# Records shown:
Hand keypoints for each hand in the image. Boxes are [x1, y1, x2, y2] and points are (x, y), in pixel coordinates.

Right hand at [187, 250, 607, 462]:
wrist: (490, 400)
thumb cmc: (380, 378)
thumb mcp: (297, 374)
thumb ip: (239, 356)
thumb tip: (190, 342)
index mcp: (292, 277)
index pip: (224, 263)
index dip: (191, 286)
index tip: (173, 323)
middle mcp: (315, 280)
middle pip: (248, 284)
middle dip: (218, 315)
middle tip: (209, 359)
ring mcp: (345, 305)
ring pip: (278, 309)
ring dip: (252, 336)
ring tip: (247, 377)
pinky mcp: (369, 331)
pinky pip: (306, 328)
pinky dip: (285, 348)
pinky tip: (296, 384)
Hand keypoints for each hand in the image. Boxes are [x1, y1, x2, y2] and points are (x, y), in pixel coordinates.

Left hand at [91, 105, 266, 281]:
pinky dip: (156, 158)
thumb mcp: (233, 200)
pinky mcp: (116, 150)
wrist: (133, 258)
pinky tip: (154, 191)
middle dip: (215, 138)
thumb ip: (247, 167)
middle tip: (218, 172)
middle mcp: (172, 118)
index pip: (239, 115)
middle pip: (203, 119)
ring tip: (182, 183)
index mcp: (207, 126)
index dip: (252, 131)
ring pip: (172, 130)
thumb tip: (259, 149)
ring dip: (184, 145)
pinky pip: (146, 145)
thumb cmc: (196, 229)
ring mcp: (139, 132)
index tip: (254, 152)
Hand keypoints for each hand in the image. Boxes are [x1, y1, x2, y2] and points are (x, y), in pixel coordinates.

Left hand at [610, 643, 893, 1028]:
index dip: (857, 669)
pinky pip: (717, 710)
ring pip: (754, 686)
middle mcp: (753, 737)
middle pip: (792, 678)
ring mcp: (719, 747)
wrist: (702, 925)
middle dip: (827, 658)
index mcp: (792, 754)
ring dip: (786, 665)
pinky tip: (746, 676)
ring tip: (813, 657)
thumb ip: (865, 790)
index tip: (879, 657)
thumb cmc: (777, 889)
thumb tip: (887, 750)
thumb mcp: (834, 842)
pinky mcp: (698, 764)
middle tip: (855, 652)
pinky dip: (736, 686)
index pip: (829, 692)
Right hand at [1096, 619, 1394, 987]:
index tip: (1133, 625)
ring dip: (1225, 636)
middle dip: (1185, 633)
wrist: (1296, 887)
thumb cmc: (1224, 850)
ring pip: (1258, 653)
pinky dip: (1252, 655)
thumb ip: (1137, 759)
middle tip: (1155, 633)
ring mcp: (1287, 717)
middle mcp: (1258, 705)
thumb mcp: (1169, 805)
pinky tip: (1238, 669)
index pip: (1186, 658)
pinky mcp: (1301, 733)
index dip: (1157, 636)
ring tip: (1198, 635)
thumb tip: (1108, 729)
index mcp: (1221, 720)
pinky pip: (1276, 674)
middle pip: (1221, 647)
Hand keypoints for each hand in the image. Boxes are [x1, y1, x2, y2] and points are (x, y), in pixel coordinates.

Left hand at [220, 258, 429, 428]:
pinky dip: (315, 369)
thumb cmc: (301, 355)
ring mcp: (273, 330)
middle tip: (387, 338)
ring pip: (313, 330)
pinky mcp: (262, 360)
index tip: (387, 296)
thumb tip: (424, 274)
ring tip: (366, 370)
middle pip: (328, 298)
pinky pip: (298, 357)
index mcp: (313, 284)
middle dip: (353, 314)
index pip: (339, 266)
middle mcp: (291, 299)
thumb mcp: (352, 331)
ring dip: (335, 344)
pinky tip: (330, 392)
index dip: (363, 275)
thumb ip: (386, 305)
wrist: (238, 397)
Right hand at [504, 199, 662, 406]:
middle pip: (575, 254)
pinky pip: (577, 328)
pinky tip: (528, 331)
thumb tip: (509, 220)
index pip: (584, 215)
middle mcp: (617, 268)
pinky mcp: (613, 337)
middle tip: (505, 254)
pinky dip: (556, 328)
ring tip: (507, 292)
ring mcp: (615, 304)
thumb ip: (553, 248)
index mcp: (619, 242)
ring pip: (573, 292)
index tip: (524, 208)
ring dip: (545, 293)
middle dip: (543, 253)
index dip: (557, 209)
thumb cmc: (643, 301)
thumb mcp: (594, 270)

# Aim of the exercise:
Leaving no line out, return the data above verbatim.

# Answer to this problem:
Hand keypoints for each hand in the image. Boxes are [x1, y1, x2, y2] and points are (x, y), in pixel coordinates.

Right hand at [187, 250, 607, 462]:
wrist: (490, 400)
thumb cmc: (380, 378)
thumb mcp: (297, 374)
thumb ip: (239, 356)
thumb tip: (190, 342)
index mcp: (292, 277)
index pip: (224, 263)
index dip: (191, 286)
index tip: (173, 323)
middle mcp: (315, 280)
middle pip: (248, 284)
middle dip: (218, 315)
middle tip: (209, 359)
ring mcp: (345, 305)
ring pip: (278, 309)
ring dip: (252, 336)
ring tip: (247, 377)
pinky mcp: (369, 331)
pinky pip: (306, 328)
pinky dip: (285, 348)
pinky tip: (296, 384)
Hand keypoints for each hand in the image. Boxes are [x1, y1, x2, y2] and points are (x, y), in pixel coordinates.

Left hand at [91, 105, 266, 281]:
pinky dip: (156, 158)
thumb mcp: (233, 200)
pinky mcp: (116, 150)
wrist: (133, 258)
pinky tip: (154, 191)
middle dip: (215, 138)
thumb ip: (247, 167)
middle tip: (218, 172)
middle mcp: (172, 118)
index pip: (239, 115)
middle pip: (203, 119)
ring tip: (182, 183)
index mcp: (207, 126)
index dip: (252, 131)
ring pip: (172, 130)
thumb tip: (259, 149)
ring dip: (184, 145)
pinky pip: (146, 145)
thumb cmc: (196, 229)
ring mcp: (139, 132)
index tip: (254, 152)
Hand keypoints for each hand in the image. Boxes are [x1, y1, x2, y2] and points are (x, y), in pixel coordinates.

Left hand at [610, 643, 893, 1028]:
index dip: (857, 669)
pinky pip: (717, 710)
ring pip: (754, 686)
middle mcp: (753, 737)
middle pip: (792, 678)
ring mcp: (719, 747)
wrist: (702, 925)
middle dip: (827, 658)
index mcp: (792, 754)
ring dip: (786, 665)
pinky tip: (746, 676)
ring tip: (813, 657)
thumb ip: (865, 790)
index tip: (879, 657)
thumb cmc: (777, 889)
thumb tip: (887, 750)
thumb mcp: (834, 842)
pinky mcp: (698, 764)
middle tip: (855, 652)
pinky dip: (736, 686)
index pip: (829, 692)
Right hand at [1096, 619, 1394, 987]:
index tip: (1133, 625)
ring dip: (1225, 636)
middle dip: (1185, 633)
wrist: (1296, 887)
thumb cmc: (1224, 850)
ring pip: (1258, 653)
pinky dip: (1252, 655)
thumb ip: (1137, 759)
middle tip: (1155, 633)
ring mcp: (1287, 717)
middle mcp: (1258, 705)
thumb mcp: (1169, 805)
pinky tip: (1238, 669)
index pip: (1186, 658)
pinky mcp: (1301, 733)
index dip: (1157, 636)
ring tip: (1198, 635)
thumb tip: (1108, 729)
index mcp: (1221, 720)
pinky pip: (1276, 674)
middle pip: (1221, 647)
Hand keypoints for each hand in the image. Boxes are [x1, y1, x2, y2] and points are (x, y), in pixel coordinates.

Left hand at [220, 258, 429, 428]:
pinky dip: (315, 369)
thumb cmc: (301, 355)
ring mcp: (273, 330)
middle tip: (387, 338)
ring pip: (313, 330)
pinky mcp: (262, 360)
index tip: (387, 296)
thumb tip: (424, 274)
ring tip: (366, 370)
middle pip: (328, 298)
pinky pip: (298, 357)
index mcp: (313, 284)
middle dip: (353, 314)
index pip: (339, 266)
middle mcp: (291, 299)
thumb mcp: (352, 331)
ring dip: (335, 344)
pinky tip: (330, 392)
index dip: (363, 275)
thumb ip: (386, 305)
wrist: (238, 397)
Right hand at [504, 199, 662, 406]:
middle pip: (575, 254)
pinky pip: (577, 328)
pinky tip: (528, 331)
thumb tip: (509, 220)
index pip: (584, 215)
middle mcp: (617, 268)
pinky mcp: (613, 337)
middle tip: (505, 254)
pinky dip: (556, 328)
ring tip: (507, 292)
ring mcp: (615, 304)
thumb ip: (553, 248)
index mcp: (619, 242)
ring pip: (573, 292)
index tip: (524, 208)
ring dip: (545, 293)
middle dip: (543, 253)
index dip: (557, 209)
thumb cmc: (643, 301)
thumb mcp: (594, 270)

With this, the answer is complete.